Task brief — Copy out each line of the entries where the word "addition" is present.

Task data —
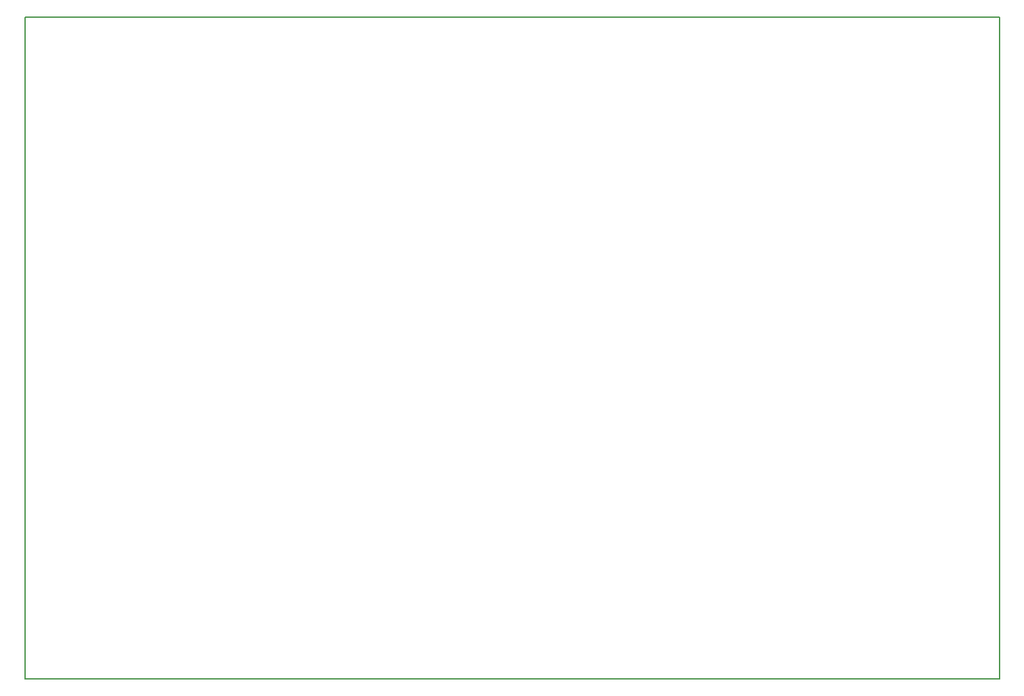
<source format=gbr>
%TF.GenerationSoftware,KiCad,Pcbnew,9.0.0*%
%TF.CreationDate,2025-04-30T17:51:35-07:00*%
%TF.ProjectId,IsolatedVoltageSensor,49736f6c-6174-4656-9456-6f6c74616765,rev?*%
%TF.SameCoordinates,Original*%
%TF.FileFunction,Profile,NP*%
%FSLAX46Y46*%
G04 Gerber Fmt 4.6, Leading zero omitted, Abs format (unit mm)*
G04 Created by KiCad (PCBNEW 9.0.0) date 2025-04-30 17:51:35*
%MOMM*%
%LPD*%
G01*
G04 APERTURE LIST*
%TA.AperFunction,Profile*%
%ADD10C,0.200000*%
%TD*%
G04 APERTURE END LIST*
D10*
X87500000Y-57500000D02*
X212500000Y-57500000D01*
X212500000Y-142500000D01*
X87500000Y-142500000D01*
X87500000Y-57500000D01*
M02*

</source>
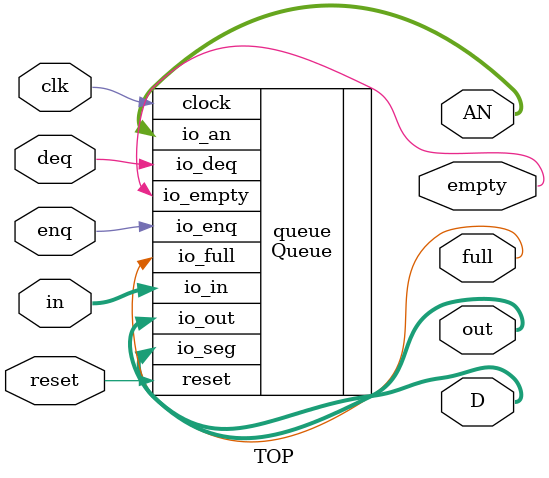
<source format=v>

module TOP (
    input clk,
    input reset,
    input deq,
    input enq,
    input [3:0]in,
    output [3:0]out,
    output full,
    output empty,
    output [2:0] AN,
    output [3:0] D
);
    Queue queue(
        .clock(clk),
        .reset(reset),
        .io_deq(deq),
        .io_enq(enq),
        .io_in(in),
        .io_out(out),
        .io_full(full),
        .io_empty(empty),
        .io_an(AN),
        .io_seg(D)
    );
endmodule
</source>
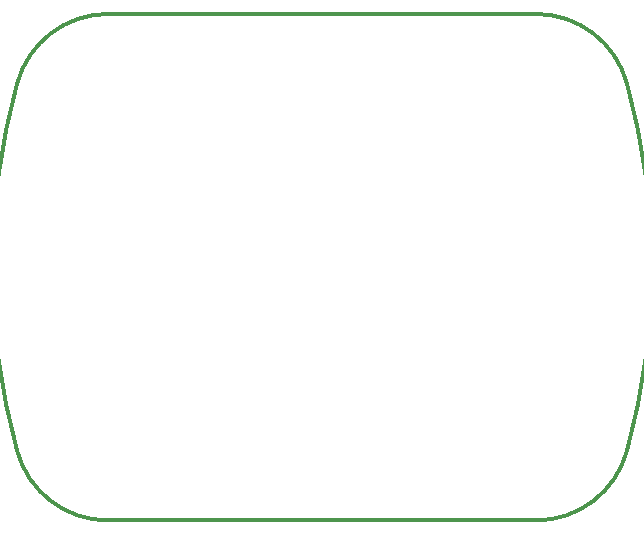
<source format=gbr>
%TF.GenerationSoftware,KiCad,Pcbnew,6.0.2+dfsg-1*%
%TF.CreationDate,2023-06-12T22:10:06+04:00*%
%TF.ProjectId,signal_generator,7369676e-616c-45f6-9765-6e657261746f,rev?*%
%TF.SameCoordinates,Original*%
%TF.FileFunction,Profile,NP*%
%FSLAX46Y46*%
G04 Gerber Fmt 4.6, Leading zero omitted, Abs format (unit mm)*
G04 Created by KiCad (PCBNEW 6.0.2+dfsg-1) date 2023-06-12 22:10:06*
%MOMM*%
%LPD*%
G01*
G04 APERTURE LIST*
%TA.AperFunction,Profile*%
%ADD10C,0.300000*%
%TD*%
G04 APERTURE END LIST*
D10*
X116020556Y-88345242D02*
G75*
G03*
X108303586Y-82454362I-7717936J-2110387D01*
G01*
X116020556Y-119454758D02*
G75*
G03*
X116020556Y-88345242I-56858624J15554758D01*
G01*
X108303586Y-125345638D02*
X72104322Y-125345638D01*
X72104322Y-82454362D02*
G75*
G03*
X64387352Y-88345242I966J-8001267D01*
G01*
X64387352Y-119454758D02*
G75*
G03*
X72104322Y-125345638I7717936J2110387D01*
G01*
X64387352Y-88345242D02*
G75*
G03*
X64387352Y-119454758I56858624J-15554758D01*
G01*
X108303586Y-125345638D02*
G75*
G03*
X116020556Y-119454758I-966J8001267D01*
G01*
X108303586Y-82454362D02*
X72104322Y-82454362D01*
M02*

</source>
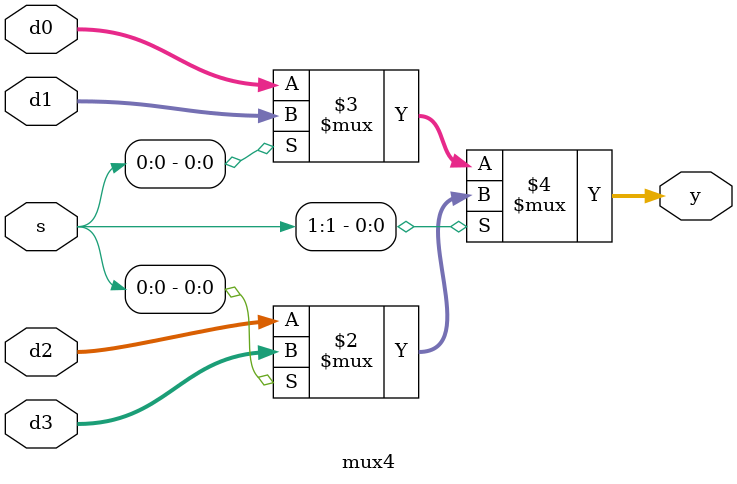
<source format=v>

/* 
 * description: an ALU that performs three operations: addition, ANDing and subtraction,
 * based on the control singal ALUOp	
 * inputs: a, b, alucont
 * output: result
 */
module alu(input	[15:0] a, b, 
		   input	[2:0]  alucont,
           output reg [15:0] result);


  always@(*)
    case(alucont)
      3'b000: result <= a & b;
      3'b001: result <= a + b;
      3'b010: result <= a - b;
	  3'b011: result <= a << b;
	  3'b100: result <= a >> b;
	  3'b101: result <= a - 1;
      default: result <= 16'bxxxxxxxxxxxxxxxx;
	
    endcase
endmodule

/* 
 * description: a register file consisting of 7 16-bit registers with two read ports and one write port.	
 * inputs: clk, RegWr, Rs1, Rs2, Rd, WBus
 * output: Bus1, Bus2
 */
 /*
module regfile(input         clk, 
               input         RegWr, 
               input  [2:0]  Rs1, Rs2, Rd, 
               input  [15:0] WBus, 
               output reg [15:0] Bus1, Bus2);

	reg [15:0] rf[7:0];
	

	always @(posedge clk)
		if (RegWr)
			rf[Rd] <= WBus ;
 
			
  	assign Bus1 =  rf[Rs1];
  	assign Bus2 =  rf[Rs2];
			  

  
endmodule				
*/

module regfile(
    input         clk, 
    input         RegWr, 
    input  [2:0]  Rs1, Rs2, Rd, 
    input  [15:0] WBus, 
    output reg [15:0] Bus1, Bus2
);

    reg [15:0] rf[7:0]; // Register file with 8 registers of 16-bit each

    // Initialize register file
    integer i;
    initial begin
        for (i = 0; i < 8; i = i + 1)
            rf[i] = 16'h0000;
    end

    // Write logic
    always @(posedge clk) begin
        if (RegWr)
            rf[Rd] <= WBus;
    end

    // Read logic
    always @(negedge clk) begin
        Bus1 = rf[Rs1];
        Bus2 = rf[Rs2];
    end

endmodule


/* 
 * description: a two-input adder that produces the addition result.	
 * inputs: a, b
 * output: y
 */
module adder(input  [15:0] a, b,
             output [15:0] y);

  assign y = a + b;
endmodule

/* 
 * description: a two-input subtractor that produces the subtraction result along with zero, negative and overflow flags.	
 * inputs: a, b
 * output: Z, y
 */
module subtractor(input  [15:0] a, b,
				output	Z, 
             	output [15:0] y);
				 
	assign y = a - b;
	assign Z = ~|y;

endmodule
				 
/* 
 * description: a sign extender that extends an n-bit input to produce a 16-bit output based on a control signal.	
 * inputs: a, extendcont
 * output: y
 */
module signext #(parameter WIDTH = 6) // sign extender with input of size WIDTH, extend control signal, and output of size 16.
				(input  [WIDTH-1:0] a,
				input	extendcont,
				output [15:0] y);
              
  assign y = extendcont ? {{(16-WIDTH){a[WIDTH-1]}}, a} : {{(16-WIDTH){1'b0}}, a};
endmodule

/* 
 * description: an n-bit register with reset.	
 * inputs: clk, reset, d
 * output: q
 */
module flopr #(parameter WIDTH = 16) // register with reset
              (input                  clk, reset,
               input      [WIDTH-1:0] d, 
               output reg [WIDTH-1:0] q);

  always @(negedge clk, posedge reset)
    if (reset) q <= 0;
    else       q <= d;
endmodule

/* 
 * description: an n-bit register with enable and reset.	
 * inputs: clk, reset, en, d
 * output: q
 */
module flopenr #(parameter WIDTH = 16)
                (input                  clk, reset,
                 input                  en,
                 input      [WIDTH-1:0] d, 
                 output reg [WIDTH-1:0] q);
 
  always @(negedge clk, posedge reset)
    if      (reset) q <= 0;
    else if (en)    q <= d;
endmodule

/* 
 * description: a 2*1 multiplexer that selects one of the four input data based on one selection bit. 	
 * inputs: d0, d1, s
 * output: y
 */
module mux2 #(parameter WIDTH = 16)
             (input  [WIDTH-1:0] d0, d1, 
              input              s, 
              output [WIDTH-1:0] y);

  assign y = s ? d1 : d0; 
endmodule

/* 
 * description: a 4*1 multiplexer that selects one of the four input data based on two selection bits. 	
 * inputs: d0, d1, d2, d3, s
 * output: y
 */
module mux4 #(parameter WIDTH = 16)
             (input  [WIDTH-1:0] d0, d1, d2, d3,
              input  [1:0]       s, 
              output [WIDTH-1:0] y);

  assign y = s[1] ? (s[0] ? d3 : d2) : (s[0] ? d1 : d0); 
endmodule
</source>
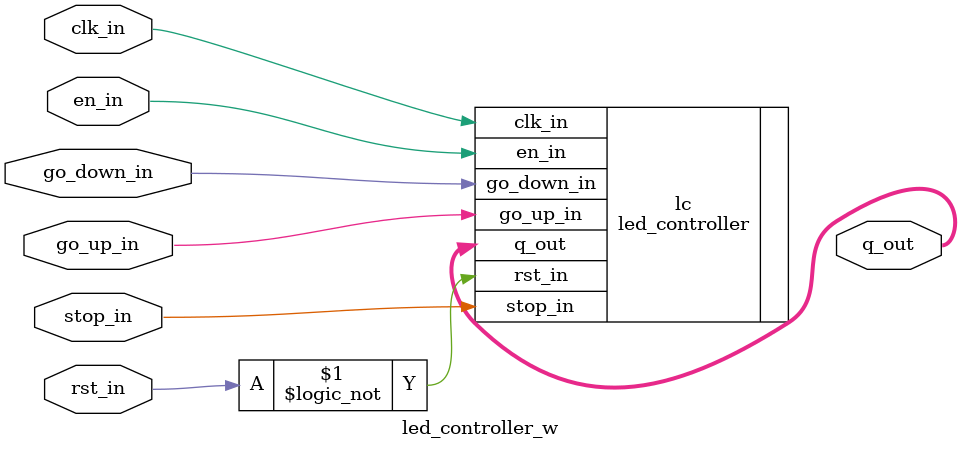
<source format=v>
`timescale 1ns / 1ps


module led_controller_w(
    input wire clk_in,
    input wire rst_in,
    input wire en_in,
    input wire go_up_in,
    input wire go_down_in,
    input wire stop_in,
    output wire [3:0] q_out // the led output
    );
    
    led_controller lc (
        .clk_in(clk_in),
        .rst_in(!rst_in),
        .en_in(en_in),
        .go_up_in(go_up_in),
        .go_down_in(go_down_in),
        .stop_in(stop_in),
        .q_out(q_out)
    );
    
endmodule

</source>
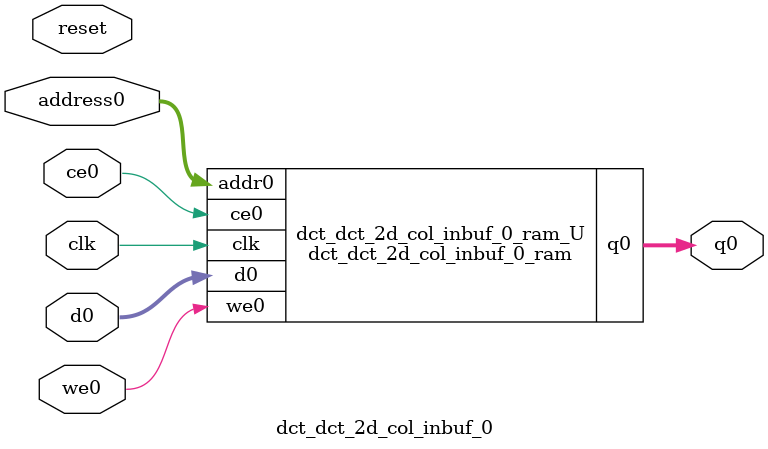
<source format=v>

`timescale 1 ns / 1 ps
module dct_dct_2d_col_inbuf_0_ram (addr0, ce0, d0, we0, q0,  clk);

parameter DWIDTH = 16;
parameter AWIDTH = 3;
parameter MEM_SIZE = 8;

input[AWIDTH-1:0] addr0;
input ce0;
input[DWIDTH-1:0] d0;
input we0;
output reg[DWIDTH-1:0] q0;
input clk;

(* ram_style = "distributed" *)reg [DWIDTH-1:0] ram[MEM_SIZE-1:0];




always @(posedge clk)  
begin 
    if (ce0) 
    begin
        if (we0) 
        begin 
            ram[addr0] <= d0; 
            q0 <= d0;
        end 
        else 
            q0 <= ram[addr0];
    end
end


endmodule


`timescale 1 ns / 1 ps
module dct_dct_2d_col_inbuf_0(
    reset,
    clk,
    address0,
    ce0,
    we0,
    d0,
    q0);

parameter DataWidth = 32'd16;
parameter AddressRange = 32'd8;
parameter AddressWidth = 32'd3;
input reset;
input clk;
input[AddressWidth - 1:0] address0;
input ce0;
input we0;
input[DataWidth - 1:0] d0;
output[DataWidth - 1:0] q0;



dct_dct_2d_col_inbuf_0_ram dct_dct_2d_col_inbuf_0_ram_U(
    .clk( clk ),
    .addr0( address0 ),
    .ce0( ce0 ),
    .d0( d0 ),
    .we0( we0 ),
    .q0( q0 ));

endmodule


</source>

Answer for the task —
 * description: an ALU that performs three operations: addition, ANDing and subtraction,
 * description: a two-input adder that produces the addition result.	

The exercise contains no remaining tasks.